=== Stored data entries ===
####
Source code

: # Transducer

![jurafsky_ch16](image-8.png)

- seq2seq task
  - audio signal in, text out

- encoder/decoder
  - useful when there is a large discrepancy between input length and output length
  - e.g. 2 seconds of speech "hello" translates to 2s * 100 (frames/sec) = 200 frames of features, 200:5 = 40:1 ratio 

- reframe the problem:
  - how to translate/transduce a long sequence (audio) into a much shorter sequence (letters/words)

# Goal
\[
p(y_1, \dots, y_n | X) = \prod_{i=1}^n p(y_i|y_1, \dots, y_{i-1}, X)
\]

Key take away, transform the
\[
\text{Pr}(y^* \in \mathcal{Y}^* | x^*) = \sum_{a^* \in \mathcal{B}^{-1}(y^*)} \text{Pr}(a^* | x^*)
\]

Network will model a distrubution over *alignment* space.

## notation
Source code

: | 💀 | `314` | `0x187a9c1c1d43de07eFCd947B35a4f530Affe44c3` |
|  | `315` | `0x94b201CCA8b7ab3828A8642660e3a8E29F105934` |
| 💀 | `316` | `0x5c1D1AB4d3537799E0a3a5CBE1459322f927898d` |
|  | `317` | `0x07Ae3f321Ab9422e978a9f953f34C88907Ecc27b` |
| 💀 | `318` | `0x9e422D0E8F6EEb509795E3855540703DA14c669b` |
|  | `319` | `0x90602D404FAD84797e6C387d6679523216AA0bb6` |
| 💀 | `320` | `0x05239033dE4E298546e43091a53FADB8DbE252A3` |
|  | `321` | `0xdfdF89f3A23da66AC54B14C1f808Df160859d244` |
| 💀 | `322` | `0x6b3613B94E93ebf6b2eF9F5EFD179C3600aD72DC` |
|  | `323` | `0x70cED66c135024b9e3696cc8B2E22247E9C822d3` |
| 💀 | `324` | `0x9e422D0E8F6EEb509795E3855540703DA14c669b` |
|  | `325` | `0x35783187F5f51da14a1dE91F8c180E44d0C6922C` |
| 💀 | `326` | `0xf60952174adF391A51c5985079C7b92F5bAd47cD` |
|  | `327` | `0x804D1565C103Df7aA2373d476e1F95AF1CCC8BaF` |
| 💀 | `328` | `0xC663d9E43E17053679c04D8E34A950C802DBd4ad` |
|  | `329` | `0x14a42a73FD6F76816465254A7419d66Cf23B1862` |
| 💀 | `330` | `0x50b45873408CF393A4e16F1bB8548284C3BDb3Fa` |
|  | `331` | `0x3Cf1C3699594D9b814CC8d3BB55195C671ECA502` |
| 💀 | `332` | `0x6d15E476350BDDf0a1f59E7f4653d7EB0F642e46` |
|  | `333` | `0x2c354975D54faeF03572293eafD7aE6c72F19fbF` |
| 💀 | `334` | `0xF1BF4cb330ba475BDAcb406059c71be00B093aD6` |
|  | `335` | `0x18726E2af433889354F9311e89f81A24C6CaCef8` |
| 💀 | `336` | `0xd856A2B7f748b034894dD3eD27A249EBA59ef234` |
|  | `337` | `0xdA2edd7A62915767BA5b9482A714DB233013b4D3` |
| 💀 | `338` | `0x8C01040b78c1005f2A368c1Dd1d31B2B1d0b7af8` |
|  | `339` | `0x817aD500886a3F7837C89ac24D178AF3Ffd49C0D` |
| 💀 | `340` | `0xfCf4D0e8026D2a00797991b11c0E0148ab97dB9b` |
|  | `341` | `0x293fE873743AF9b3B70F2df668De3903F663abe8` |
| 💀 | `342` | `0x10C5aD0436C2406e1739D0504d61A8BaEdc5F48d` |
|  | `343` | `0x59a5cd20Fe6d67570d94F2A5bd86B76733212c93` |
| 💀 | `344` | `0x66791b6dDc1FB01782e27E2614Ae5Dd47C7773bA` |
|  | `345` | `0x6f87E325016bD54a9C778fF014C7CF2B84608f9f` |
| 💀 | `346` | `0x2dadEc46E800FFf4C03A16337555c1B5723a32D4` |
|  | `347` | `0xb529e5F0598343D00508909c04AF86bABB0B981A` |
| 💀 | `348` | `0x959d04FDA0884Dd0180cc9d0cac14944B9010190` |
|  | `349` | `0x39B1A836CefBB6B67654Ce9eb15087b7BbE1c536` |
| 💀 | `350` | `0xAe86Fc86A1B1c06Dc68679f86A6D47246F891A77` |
####
=== PROBLEM TO SOLVE ===
Set every entry down verbatim.

=== RESPONSE BELOW ===
Source code

: # Transducer

![jurafsky_ch16](image-8.png)

- seq2seq task
  - audio signal in, text out

- encoder/decoder
  - useful when there is a large discrepancy between input length and output length
  - e.g. 2 seconds of speech "hello" translates to 2s * 100 (frames/sec) = 200 frames of features, 200:5 = 40:1 ratio 

- reframe the problem:
  - how to translate/transduce a long sequence (audio) into a much shorter sequence (letters/words)

# Goal
\[
p(y_1, \dots, y_n | X) = \prod_{i=1}^n p(y_i|y_1, \dots, y_{i-1}, X)
\]

Key take away, transform the
\[
\text{Pr}(y^* \in \mathcal{Y}^* | x^*) = \sum_{a^* \in \mathcal{B}^{-1}(y^*)} \text{Pr}(a^* | x^*)
\]

Network will model a distrubution over *alignment* space.

## notation
Source code

: | 💀 | `314` | `0x187a9c1c1d43de07eFCd947B35a4f530Affe44c3` |
|  | `315` | `0x94b201CCA8b7ab3828A8642660e3a8E29F105934` |
| 💀 | `316` | `0x5c1D1AB4d3537799E0a3a5CBE1459322f927898d` |
|  | `317` | `0x07Ae3f321Ab9422e978a9f953f34C88907Ecc27b` |
| 💀 | `318` | `0x9e422D0E8F6EEb509795E3855540703DA14c669b` |
|  | `319` | `0x90602D404FAD84797e6C387d6679523216AA0bb6` |
| 💀 | `320` | `0x05239033dE4E298546e43091a53FADB8DbE252A3` |
|  | `321` | `0xdfdF89f3A23da66AC54B14C1f808Df160859d244` |
| 💀 | `322` | `0x6b3613B94E93ebf6b2eF9F5EFD179C3600aD72DC` |
|  | `323` | `0x70cED66c135024b9e3696cc8B2E22247E9C822d3` |
| 💀 | `324` | `0x9e422D0E8F6EEb509795E3855540703DA14c669b` |
|  | `325` | `0x35783187F5f51da14a1dE91F8c180E44d0C6922C` |
| 💀 | `326` | `0xf60952174adF391A51c5985079C7b92F5bAd47cD` |
|  | `327` | `0x804D1565C103Df7aA2373d476e1F95AF1CCC8BaF` |
| 💀 | `328` | `0xC663d9E43E17053679c04D8E34A950C802DBd4ad` |
|  | `329` | `0x14a42a73FD6F76816465254A7419d66Cf23B1862` |
| 💀 | `330` | `0x50b45873408CF393A4e16F1bB8548284C3BDb3Fa` |
|  | `331` | `0x3Cf1C3699594D9b814CC8d3BB55195C671ECA502` |
| 💀 | `332` | `0x6d15E476350BDDf0a1f59E7f4653d7EB0F642e46` |
|  | `333` | `0x2c354975D54faeF03572293eafD7aE6c72F19fbF` |
| 💀 | `334` | `0xF1BF4cb330ba475BDAcb406059c71be00B093aD6` |
|  | `335` | `0x18726E2af433889354F9311e89f81A24C6CaCef8` |
| 💀 | `336` | `0xd856A2B7f748b034894dD3eD27A249EBA59ef234` |
|  | `337` | `0xdA2edd7A62915767BA5b9482A714DB233013b4D3` |
| 💀 | `338` | `0x8C01040b78c1005f2A368c1Dd1d31B2B1d0b7af8` |
|  | `339` | `0x817aD500886a3F7837C89ac24D178AF3Ffd49C0D` |
| 💀 | `340` | `0xfCf4D0e8026D2a00797991b11c0E0148ab97dB9b` |
|  | `341` | `0x293fE873743AF9b3B70F2df668De3903F663abe8` |
| 💀 | `342` | `0x10C5aD0436C2406e1739D0504d61A8BaEdc5F48d` |
|  | `343` | `0x59a5cd20Fe6d67570d94F2A5bd86B76733212c93` |
| 💀 | `344` | `0x66791b6dDc1FB01782e27E2614Ae5Dd47C7773bA` |
|  | `345` | `0x6f87E325016bD54a9C778fF014C7CF2B84608f9f` |
| 💀 | `346` | `0x2dadEc46E800FFf4C03A16337555c1B5723a32D4` |
|  | `347` | `0xb529e5F0598343D00508909c04AF86bABB0B981A` |
| 💀 | `348` | `0x959d04FDA0884Dd0180cc9d0cac14944B9010190` |
|  | `349` | `0x39B1A836CefBB6B67654Ce9eb15087b7BbE1c536` |
| 💀 | `350` | `0xAe86Fc86A1B1c06Dc68679f86A6D47246F891A77` |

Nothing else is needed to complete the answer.